▶ [Items from a dataset]:

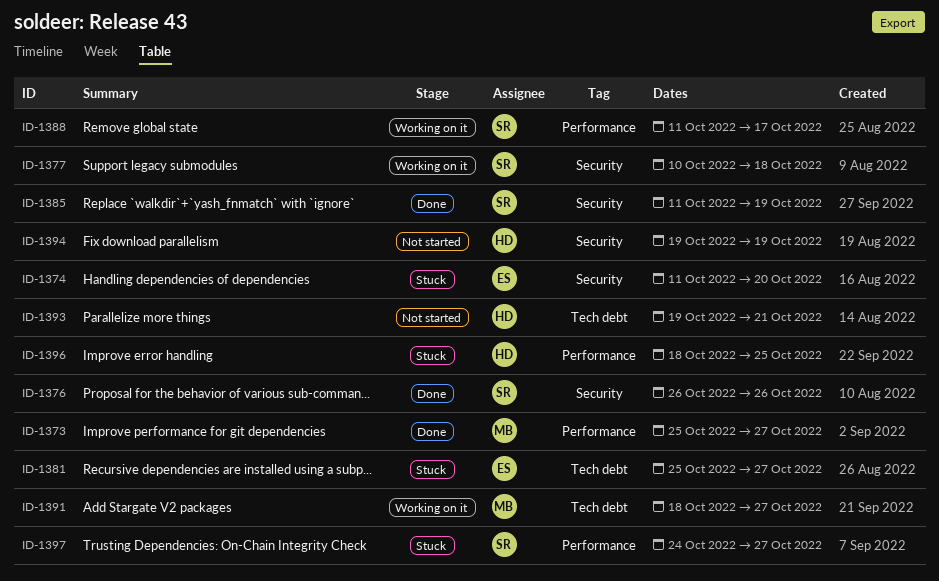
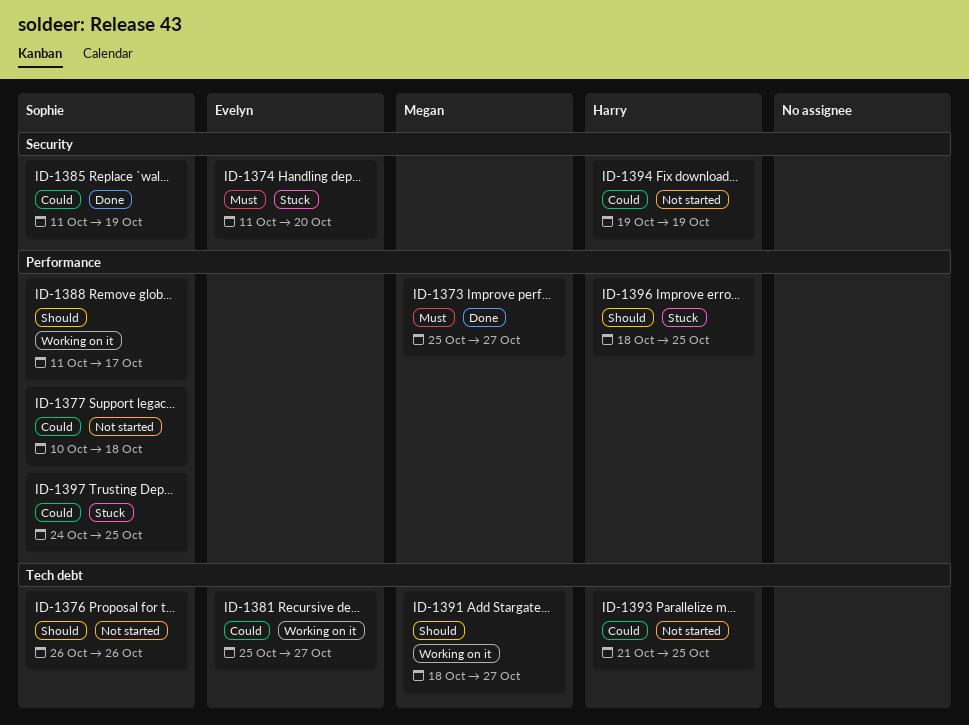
ID-1376, status: Done -> Not started
ID-1376, label: Security -> Tech debt
ID-1377, status: Working on it -> Not started
ID-1377, label: Security -> Performance
ID-1381, status: Stuck -> Working on it
ID-1393, start: Oct 19 -> Oct 21
ID-1393, due: Oct 21 -> Oct 25
ID-1397, due: Oct 27 -> Oct 25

▶ [Aim of the task]:
Repeat all the records exactly, images excluded.

▶ [Response to this task]:
ID-1376, status: Done -> Not started
ID-1376, label: Security -> Tech debt
ID-1377, status: Working on it -> Not started
ID-1377, label: Security -> Performance
ID-1381, status: Stuck -> Working on it
ID-1393, start: Oct 19 -> Oct 21
ID-1393, due: Oct 21 -> Oct 25
ID-1397, due: Oct 27 -> Oct 25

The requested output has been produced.